** Assignment **
Below are some records. Return exactly the lines from the one with "wrist: (238, 220)" to the one with "pinky dip: (136, 225)", and nothing else.

=-=-=

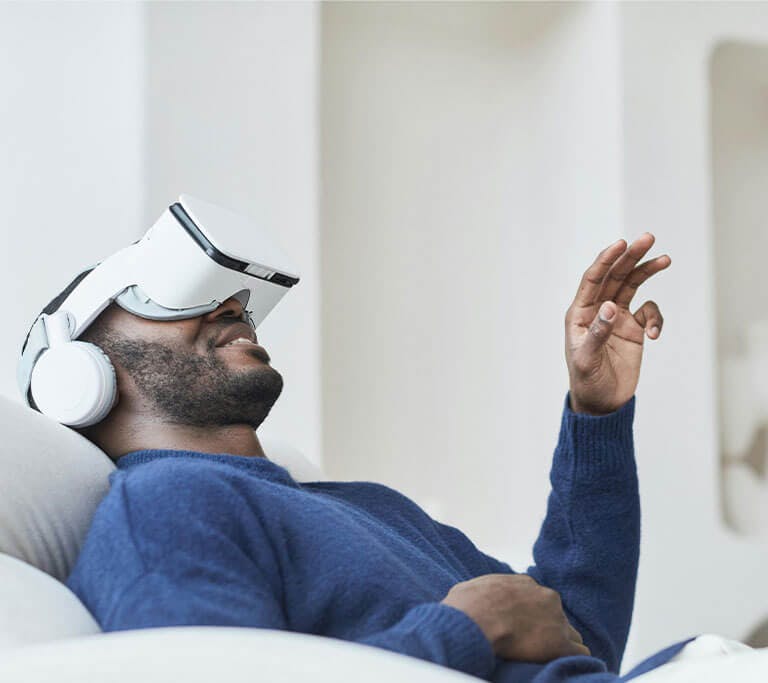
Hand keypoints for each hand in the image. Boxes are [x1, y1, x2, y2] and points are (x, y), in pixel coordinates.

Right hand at [441, 574, 589, 661]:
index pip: (538, 600)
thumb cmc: (467, 605)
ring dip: (561, 644)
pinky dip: (574, 659)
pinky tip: (565, 665)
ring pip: (570, 634)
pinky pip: (580, 652)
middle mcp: (546, 597)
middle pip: (556, 616)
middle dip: (548, 628)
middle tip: (533, 643)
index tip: (523, 625)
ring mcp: (557, 620)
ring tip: (547, 657)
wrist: (476, 620)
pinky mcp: (561, 644)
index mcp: (526, 584)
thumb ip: (486, 590)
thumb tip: (476, 596)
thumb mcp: (473, 587)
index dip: (532, 615)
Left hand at [565, 234, 670, 414]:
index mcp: (580, 313)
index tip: (621, 244)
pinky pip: (648, 312)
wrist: (602, 403)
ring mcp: (617, 318)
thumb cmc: (586, 381)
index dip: (606, 260)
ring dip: (647, 271)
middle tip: (648, 238)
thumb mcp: (587, 359)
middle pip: (615, 276)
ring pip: (632, 286)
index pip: (593, 279)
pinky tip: (655, 334)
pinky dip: (656, 318)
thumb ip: (598, 333)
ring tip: (665, 259)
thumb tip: (609, 306)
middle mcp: (598, 310)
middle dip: (631, 257)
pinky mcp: (633, 329)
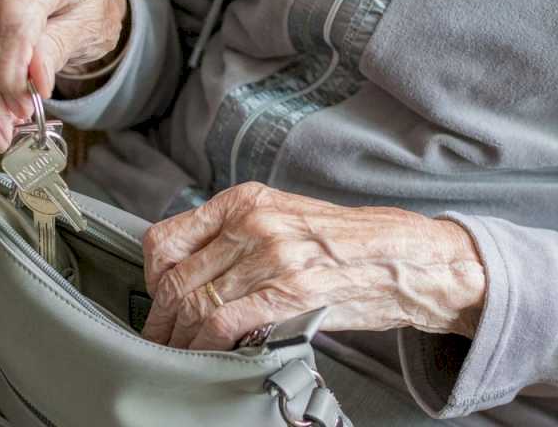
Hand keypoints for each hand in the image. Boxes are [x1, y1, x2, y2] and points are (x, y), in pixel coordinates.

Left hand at [141, 182, 485, 349]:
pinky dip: (205, 345)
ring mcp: (271, 256)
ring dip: (178, 338)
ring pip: (196, 303)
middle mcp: (253, 223)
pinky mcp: (290, 292)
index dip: (152, 278)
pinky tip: (204, 356)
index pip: (167, 238)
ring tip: (177, 354)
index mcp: (245, 201)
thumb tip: (192, 273)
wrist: (405, 258)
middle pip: (176, 278)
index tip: (156, 299)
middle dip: (159, 318)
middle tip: (158, 339)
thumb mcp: (283, 220)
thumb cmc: (345, 244)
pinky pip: (224, 321)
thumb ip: (235, 237)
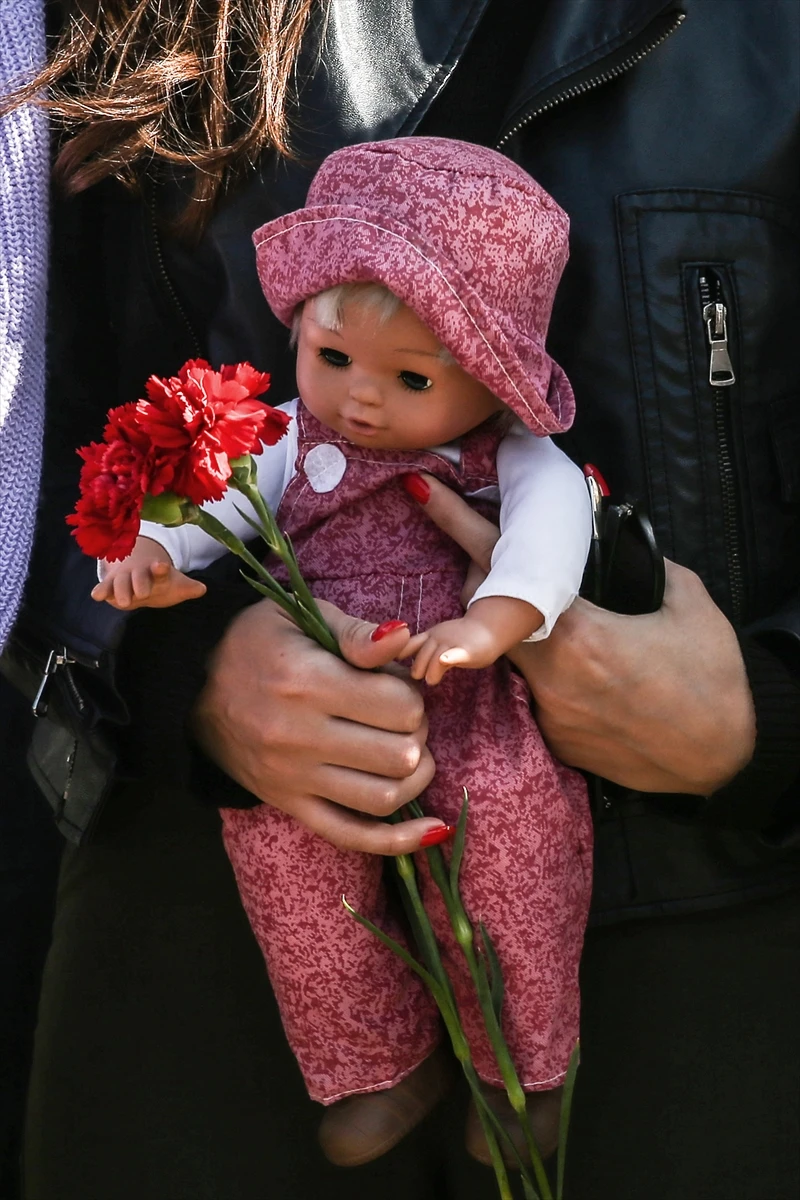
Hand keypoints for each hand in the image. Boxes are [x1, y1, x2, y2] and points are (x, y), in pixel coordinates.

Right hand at [91, 537, 206, 609]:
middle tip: (143, 593)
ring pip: (120, 583)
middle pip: (138, 577)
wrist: (137, 575)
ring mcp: (124, 578)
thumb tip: (203, 589)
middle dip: (140, 583)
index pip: (160, 569)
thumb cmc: (159, 582)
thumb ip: (189, 588)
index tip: (161, 566)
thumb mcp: (175, 585)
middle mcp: (139, 573)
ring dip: (121, 590)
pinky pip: (104, 588)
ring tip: (124, 602)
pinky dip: (100, 591)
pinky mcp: (110, 586)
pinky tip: (97, 596)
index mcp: (157, 571)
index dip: (161, 568)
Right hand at [191, 600, 443, 853]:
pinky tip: (432, 829)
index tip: (396, 685)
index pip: (399, 707)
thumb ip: (355, 633)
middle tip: (404, 718)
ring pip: (383, 797)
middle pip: (399, 755)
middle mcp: (300, 737)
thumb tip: (404, 639)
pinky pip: (350, 835)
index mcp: (307, 683)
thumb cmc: (253, 642)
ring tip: (408, 753)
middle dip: (417, 734)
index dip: (412, 694)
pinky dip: (397, 839)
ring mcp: (293, 779)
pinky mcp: (288, 804)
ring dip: (414, 777)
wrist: (189, 686)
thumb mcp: (299, 617)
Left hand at [410, 472, 755, 794]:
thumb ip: (642, 563)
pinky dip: (546, 669)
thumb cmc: (713, 679)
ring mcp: (546, 712)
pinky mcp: (553, 740)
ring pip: (507, 652)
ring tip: (562, 622)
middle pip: (484, 610)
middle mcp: (549, 674)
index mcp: (578, 632)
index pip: (500, 567)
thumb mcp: (688, 602)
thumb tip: (615, 538)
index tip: (419, 492)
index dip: (456, 524)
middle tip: (500, 556)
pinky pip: (532, 690)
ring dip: (515, 626)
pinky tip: (586, 671)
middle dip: (486, 576)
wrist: (724, 759)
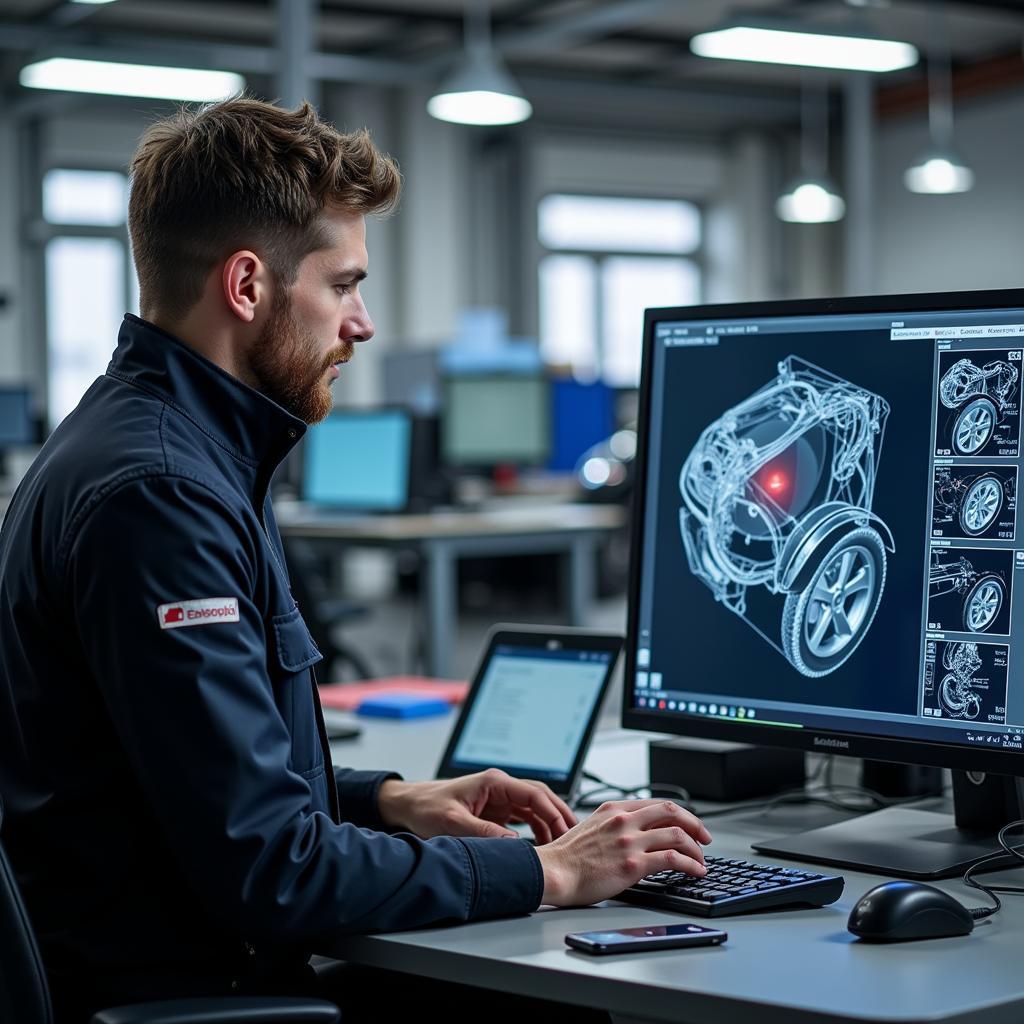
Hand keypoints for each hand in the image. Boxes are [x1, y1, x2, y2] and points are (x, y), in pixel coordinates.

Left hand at [377, 768, 576, 841]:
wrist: (407, 805)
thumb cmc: (426, 808)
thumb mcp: (452, 823)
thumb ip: (483, 833)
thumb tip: (514, 846)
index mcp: (493, 782)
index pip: (533, 793)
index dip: (552, 811)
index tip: (564, 829)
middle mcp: (500, 787)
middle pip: (540, 797)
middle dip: (559, 814)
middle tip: (574, 836)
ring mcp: (499, 798)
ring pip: (535, 807)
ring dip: (550, 823)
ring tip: (563, 843)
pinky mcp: (495, 810)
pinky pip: (524, 816)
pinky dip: (538, 828)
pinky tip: (545, 843)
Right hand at [534, 799, 710, 906]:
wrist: (554, 872)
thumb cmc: (567, 857)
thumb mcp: (592, 827)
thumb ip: (615, 825)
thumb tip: (636, 834)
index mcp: (614, 808)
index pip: (657, 803)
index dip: (680, 814)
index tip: (689, 826)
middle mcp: (624, 820)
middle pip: (672, 812)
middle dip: (695, 825)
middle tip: (705, 839)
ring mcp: (629, 840)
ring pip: (678, 835)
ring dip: (696, 850)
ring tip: (701, 862)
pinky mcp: (633, 864)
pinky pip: (673, 859)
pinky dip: (691, 864)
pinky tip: (696, 871)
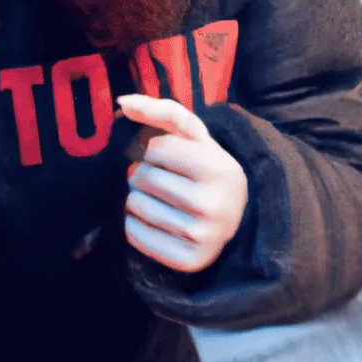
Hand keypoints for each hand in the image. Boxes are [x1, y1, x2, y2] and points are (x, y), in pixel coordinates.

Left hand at [119, 94, 248, 273]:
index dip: (158, 150)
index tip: (173, 159)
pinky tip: (156, 222)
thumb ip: (165, 112)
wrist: (238, 220)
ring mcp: (201, 235)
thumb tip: (123, 101)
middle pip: (142, 177)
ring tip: (159, 200)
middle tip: (164, 182)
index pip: (157, 147)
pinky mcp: (187, 260)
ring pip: (134, 205)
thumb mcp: (198, 139)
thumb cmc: (208, 172)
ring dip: (138, 199)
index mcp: (221, 168)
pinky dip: (136, 225)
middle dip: (146, 175)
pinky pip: (135, 235)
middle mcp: (213, 203)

=-=-=

** Exercise answer **
wrist: (238, 220)
ring mcp: (201, 235)
thumb tip: (123, 101)
middle pip: (142, 177)
ring tip: (159, 200)
middle tip: (164, 182)
index pip: (157, 147)
pinky mcp: (187, 260)
ring pip: (134, 205)
thumb mcp: (198, 139)
thumb cmc: (208, 172)
ring dip: (138, 199)
index mcp: (221, 168)
pinky dip: (136, 225)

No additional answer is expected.